TASK DESCRIPTION: Among the entries below, take the line with "fx=517.7 fy=517.7 cx=640.0" and the line with "Identify the thing", and output them and every line between them exactly, with nothing else.

[SUPPLIED MATERIAL — start]

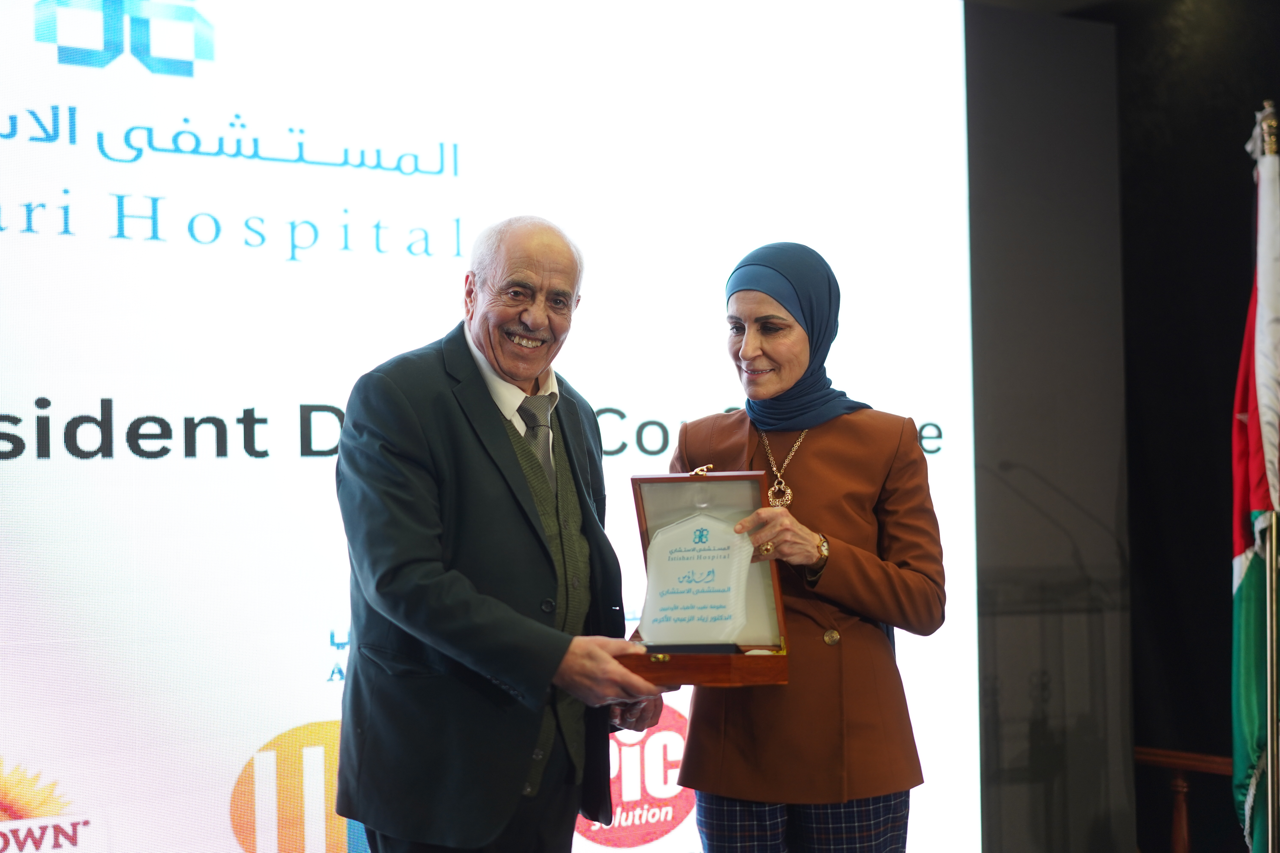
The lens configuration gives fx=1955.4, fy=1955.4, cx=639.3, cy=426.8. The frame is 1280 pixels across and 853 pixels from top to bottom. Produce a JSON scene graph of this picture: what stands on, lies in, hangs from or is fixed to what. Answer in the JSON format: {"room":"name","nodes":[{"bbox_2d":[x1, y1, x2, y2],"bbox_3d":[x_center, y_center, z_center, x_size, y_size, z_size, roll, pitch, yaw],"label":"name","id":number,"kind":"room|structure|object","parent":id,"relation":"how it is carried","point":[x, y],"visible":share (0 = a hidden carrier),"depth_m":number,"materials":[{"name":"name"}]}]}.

[SUPPLIED MATERIAL — finish]
[SUPPLIED MATERIAL — start]

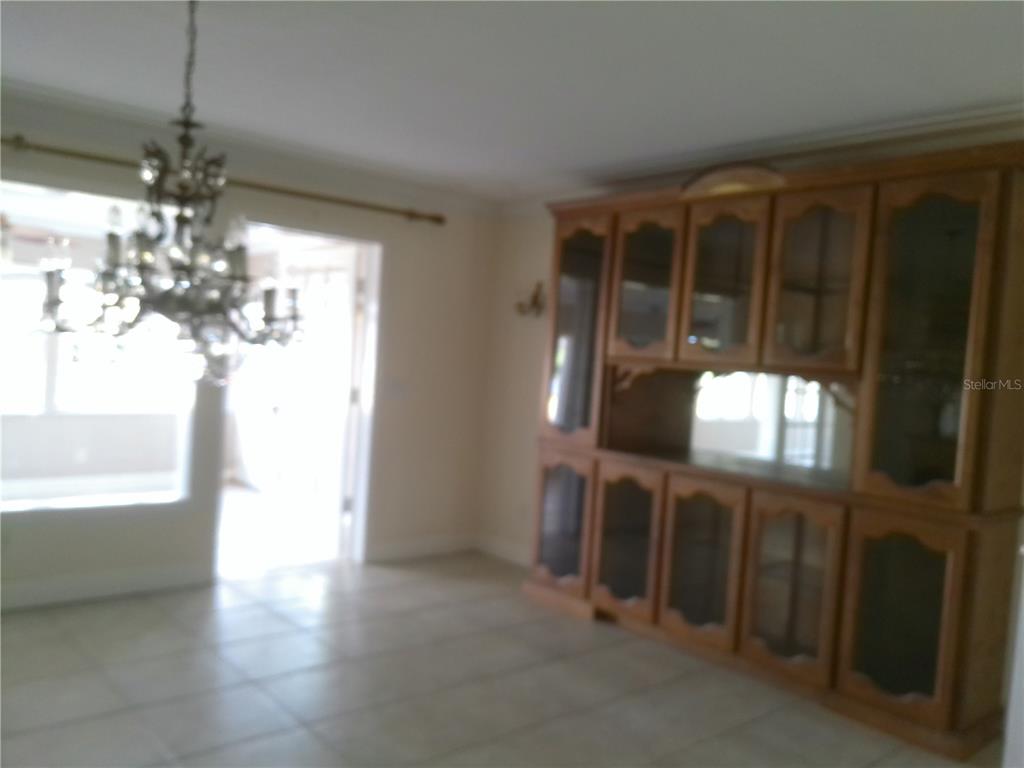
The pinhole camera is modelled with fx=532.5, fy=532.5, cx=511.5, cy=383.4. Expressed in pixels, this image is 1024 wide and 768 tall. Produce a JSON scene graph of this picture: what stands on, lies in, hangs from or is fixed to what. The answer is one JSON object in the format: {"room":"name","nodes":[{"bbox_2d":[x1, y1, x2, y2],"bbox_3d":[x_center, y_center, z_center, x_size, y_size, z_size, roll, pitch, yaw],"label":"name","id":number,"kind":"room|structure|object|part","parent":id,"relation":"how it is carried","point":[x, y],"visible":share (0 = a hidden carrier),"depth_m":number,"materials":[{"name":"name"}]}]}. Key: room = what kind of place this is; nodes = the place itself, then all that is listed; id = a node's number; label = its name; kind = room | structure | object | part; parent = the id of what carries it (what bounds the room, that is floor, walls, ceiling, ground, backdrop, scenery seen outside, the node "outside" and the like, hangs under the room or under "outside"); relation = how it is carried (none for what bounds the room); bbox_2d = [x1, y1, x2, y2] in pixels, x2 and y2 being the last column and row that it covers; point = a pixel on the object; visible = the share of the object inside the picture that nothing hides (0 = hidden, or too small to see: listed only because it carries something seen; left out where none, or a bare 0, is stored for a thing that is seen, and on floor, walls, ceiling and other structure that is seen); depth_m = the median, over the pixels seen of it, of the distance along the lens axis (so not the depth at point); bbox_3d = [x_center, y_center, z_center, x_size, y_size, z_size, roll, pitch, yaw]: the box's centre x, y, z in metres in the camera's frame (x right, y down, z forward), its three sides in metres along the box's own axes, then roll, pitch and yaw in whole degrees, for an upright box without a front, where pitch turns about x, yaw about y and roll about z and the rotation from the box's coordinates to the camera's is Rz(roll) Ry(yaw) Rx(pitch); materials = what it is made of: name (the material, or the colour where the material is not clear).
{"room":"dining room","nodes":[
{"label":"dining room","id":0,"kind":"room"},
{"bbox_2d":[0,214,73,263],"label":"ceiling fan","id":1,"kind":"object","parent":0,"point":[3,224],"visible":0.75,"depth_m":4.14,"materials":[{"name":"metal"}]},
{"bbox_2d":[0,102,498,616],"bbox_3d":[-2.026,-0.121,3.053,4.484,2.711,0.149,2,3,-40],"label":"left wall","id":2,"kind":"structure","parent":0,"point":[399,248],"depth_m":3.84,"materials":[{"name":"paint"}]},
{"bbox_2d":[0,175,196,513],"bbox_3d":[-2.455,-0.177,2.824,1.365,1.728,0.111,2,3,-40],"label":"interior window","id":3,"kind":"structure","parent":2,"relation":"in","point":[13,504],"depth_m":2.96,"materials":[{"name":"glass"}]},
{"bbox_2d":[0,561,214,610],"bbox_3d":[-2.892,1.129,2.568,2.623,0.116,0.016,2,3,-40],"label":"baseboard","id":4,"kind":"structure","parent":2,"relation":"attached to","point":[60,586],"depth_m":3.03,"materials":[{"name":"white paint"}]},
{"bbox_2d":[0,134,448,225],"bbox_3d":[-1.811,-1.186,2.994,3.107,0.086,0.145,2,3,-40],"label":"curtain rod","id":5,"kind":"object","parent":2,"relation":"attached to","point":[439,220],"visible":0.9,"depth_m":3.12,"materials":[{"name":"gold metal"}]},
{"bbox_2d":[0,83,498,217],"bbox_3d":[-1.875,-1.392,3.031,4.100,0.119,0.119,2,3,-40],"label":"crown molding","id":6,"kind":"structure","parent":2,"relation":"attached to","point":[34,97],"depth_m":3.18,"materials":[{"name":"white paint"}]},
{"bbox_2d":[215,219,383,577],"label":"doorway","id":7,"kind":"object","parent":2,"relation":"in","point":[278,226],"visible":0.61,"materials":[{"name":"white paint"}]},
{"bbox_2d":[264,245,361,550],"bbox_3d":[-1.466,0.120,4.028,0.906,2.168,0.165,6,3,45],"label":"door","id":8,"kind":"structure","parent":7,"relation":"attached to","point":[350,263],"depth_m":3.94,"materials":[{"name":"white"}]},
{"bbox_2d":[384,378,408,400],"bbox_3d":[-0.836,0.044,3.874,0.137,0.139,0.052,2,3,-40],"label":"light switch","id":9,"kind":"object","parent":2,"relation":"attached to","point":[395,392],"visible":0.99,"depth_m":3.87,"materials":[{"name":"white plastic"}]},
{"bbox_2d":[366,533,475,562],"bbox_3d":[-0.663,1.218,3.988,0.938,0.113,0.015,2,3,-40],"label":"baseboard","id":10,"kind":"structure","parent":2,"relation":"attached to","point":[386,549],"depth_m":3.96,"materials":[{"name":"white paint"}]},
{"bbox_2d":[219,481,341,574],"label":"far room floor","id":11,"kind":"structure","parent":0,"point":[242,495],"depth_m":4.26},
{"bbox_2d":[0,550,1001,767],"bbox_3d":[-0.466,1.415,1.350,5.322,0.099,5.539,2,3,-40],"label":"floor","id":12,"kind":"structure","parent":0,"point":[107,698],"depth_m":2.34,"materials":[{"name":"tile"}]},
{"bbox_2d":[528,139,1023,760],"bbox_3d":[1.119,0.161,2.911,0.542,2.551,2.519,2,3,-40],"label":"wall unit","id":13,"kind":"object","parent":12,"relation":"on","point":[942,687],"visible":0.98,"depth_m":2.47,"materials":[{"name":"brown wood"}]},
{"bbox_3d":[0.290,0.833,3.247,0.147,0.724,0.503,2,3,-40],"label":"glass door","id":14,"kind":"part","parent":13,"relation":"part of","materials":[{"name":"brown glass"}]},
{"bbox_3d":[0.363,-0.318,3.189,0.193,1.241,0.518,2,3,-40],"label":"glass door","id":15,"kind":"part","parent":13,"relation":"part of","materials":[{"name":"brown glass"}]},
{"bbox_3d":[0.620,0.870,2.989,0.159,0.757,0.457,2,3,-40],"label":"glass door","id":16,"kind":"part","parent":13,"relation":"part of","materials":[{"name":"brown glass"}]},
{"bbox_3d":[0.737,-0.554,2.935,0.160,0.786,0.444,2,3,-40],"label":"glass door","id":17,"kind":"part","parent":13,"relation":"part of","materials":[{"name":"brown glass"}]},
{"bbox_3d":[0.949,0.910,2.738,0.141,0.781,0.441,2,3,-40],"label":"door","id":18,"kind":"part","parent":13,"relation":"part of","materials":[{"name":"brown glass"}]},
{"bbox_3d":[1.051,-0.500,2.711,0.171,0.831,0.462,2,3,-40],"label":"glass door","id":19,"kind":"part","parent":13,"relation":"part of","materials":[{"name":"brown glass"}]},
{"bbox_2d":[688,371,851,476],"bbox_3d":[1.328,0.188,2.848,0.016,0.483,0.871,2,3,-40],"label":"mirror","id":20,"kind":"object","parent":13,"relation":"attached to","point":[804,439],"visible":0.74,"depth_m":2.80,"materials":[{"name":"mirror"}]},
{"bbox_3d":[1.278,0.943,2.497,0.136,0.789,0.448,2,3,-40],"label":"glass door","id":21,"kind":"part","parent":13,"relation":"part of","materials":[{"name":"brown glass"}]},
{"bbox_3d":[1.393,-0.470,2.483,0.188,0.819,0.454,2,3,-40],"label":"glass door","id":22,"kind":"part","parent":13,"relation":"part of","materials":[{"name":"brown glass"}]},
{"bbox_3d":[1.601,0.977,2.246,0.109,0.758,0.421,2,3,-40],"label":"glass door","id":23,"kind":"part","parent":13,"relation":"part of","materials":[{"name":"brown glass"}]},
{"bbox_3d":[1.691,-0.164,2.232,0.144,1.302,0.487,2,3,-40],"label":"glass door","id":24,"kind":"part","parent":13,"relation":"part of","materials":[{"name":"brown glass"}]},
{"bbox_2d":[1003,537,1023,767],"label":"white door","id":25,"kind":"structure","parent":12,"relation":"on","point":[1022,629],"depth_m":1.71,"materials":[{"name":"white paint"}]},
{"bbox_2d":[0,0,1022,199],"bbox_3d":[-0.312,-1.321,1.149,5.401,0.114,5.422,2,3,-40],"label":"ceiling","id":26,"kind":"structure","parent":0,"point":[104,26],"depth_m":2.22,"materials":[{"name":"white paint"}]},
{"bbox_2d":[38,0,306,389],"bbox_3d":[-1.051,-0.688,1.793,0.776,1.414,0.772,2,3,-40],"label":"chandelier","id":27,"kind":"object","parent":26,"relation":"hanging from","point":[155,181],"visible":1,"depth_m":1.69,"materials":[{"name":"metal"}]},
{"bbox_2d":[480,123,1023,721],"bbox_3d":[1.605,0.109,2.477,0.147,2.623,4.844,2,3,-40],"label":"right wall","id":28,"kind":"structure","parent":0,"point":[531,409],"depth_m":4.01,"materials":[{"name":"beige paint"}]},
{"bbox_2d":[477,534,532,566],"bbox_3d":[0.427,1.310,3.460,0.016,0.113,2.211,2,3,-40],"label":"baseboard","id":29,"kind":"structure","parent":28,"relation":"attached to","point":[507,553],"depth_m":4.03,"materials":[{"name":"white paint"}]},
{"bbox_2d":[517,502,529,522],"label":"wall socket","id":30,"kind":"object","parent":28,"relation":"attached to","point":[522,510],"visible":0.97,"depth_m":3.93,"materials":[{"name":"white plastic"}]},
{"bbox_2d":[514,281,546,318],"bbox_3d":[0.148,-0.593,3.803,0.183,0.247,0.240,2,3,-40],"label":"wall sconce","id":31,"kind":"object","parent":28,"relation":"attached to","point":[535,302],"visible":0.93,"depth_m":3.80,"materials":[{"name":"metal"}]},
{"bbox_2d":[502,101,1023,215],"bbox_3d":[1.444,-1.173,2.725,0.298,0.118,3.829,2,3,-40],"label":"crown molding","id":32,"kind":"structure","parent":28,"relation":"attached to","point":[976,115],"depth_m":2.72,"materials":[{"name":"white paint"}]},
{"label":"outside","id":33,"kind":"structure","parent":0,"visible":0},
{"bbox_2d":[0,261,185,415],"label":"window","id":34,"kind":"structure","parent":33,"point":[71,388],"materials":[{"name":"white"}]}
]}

[SUPPLIED MATERIAL — finish]
[SUPPLIED MATERIAL — start]

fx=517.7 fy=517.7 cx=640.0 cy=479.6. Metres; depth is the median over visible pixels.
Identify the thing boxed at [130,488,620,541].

[SUPPLIED MATERIAL — finish]

RESULT BELOW:
fx=517.7 fy=517.7 cx=640.0 cy=479.6. Metres; depth is the median over visible pixels.
Identify the thing boxed at [130,488,620,541].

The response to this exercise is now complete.